Kesuksesan dalam praktek-praktek pembelajaran memiliki sifat-sifat yang didukung oleh beberapa alasan. Pertama, partisipasi aktif siswa. Pembelajaran efektif terjadi apabila para siswa secara aktif terlibat dalam tugas-tugas yang bermakna dan akan terlibat dalam berinteraksi dengan isi pelajaran. Kedua, praktek. Dalam konteks-konteks yang bervariasi, praktek dapat memperbaiki retensi dan kemampuan menerapkan pengetahuan baru, ketrampilandan sikap. Ketiga, perbedaan-perbedaan individu. Metode pembelajaran dikatakan efektif apabila dapat mengatasi perbedaan-perbedaan individu dalam hal personalitas, bakat umum, pengetahuan awal siswa. Keempat, balikan. Balin sangat diperlukan untuk menentukan posisi diri siswa sendiri tentang tugas yang dikerjakan. Kelima, konteks-konteks realistik. Para siswa paling mudah mengingat dan menerapkan pengetahuan yang direpresentasikan dalam suatu konteks dunia nyata. Keenam, interaksi sosial, melayani kemanusiaan sebagai tutor atau anggota kelompok teman sebaya dapatmenyediakan sejumlah pedagogik dan juga dukungan-dukungan sosial.

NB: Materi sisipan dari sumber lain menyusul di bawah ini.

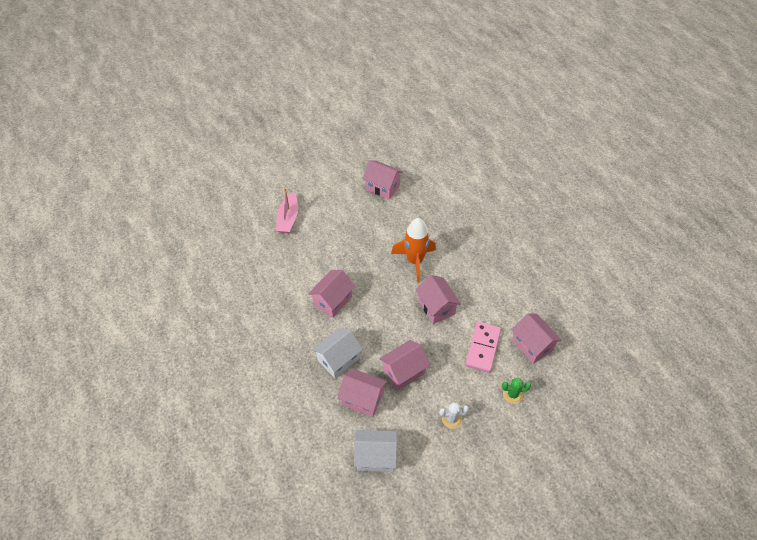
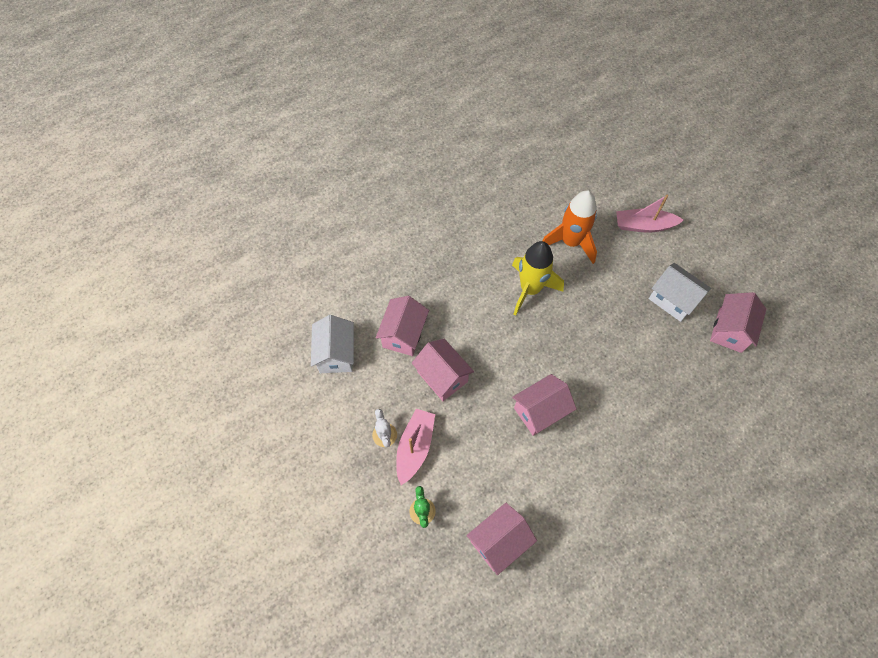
camera: 85 degrees right, 10 degrees up
(333, 300) = (530, 289): pink house -> yellow rocket
(338, 359) = (451, 304): white house -> white house (673, 300)
(415, 261) = (609, 380): orange rocket -> orange rocket (570, 242)
(462, 396) = (415, 447): none -> pink boat
(483, 348) = (486, 473): pink domino -> none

Pembelajaran kolaboratif dapat menyediakan peluang untuk menuju pada kesuksesan praktek-praktek pembelajaran. Sebagai teknologi untuk pembelajaran (technology for instruction) pembelajaran kolaboratif melibatkan partisipasi aktif para siswa dan meminimisasi perbedaan perbedaan antar individu. Penbelajaran kolaboratif telah menambah momentum pendidikan formal dan informal dari 2 kekuatan yang bertemu, yaitu :

  1. Realisasi praktek, bahwa hidup di luar kelas memerlukan aktivitas kolaboratifdalam kehidupan di dunia nyata

  2. Menumbuhkan kesadaran berinteraksi sosial dalam upaya mewujudkan pembelajaran bermakna.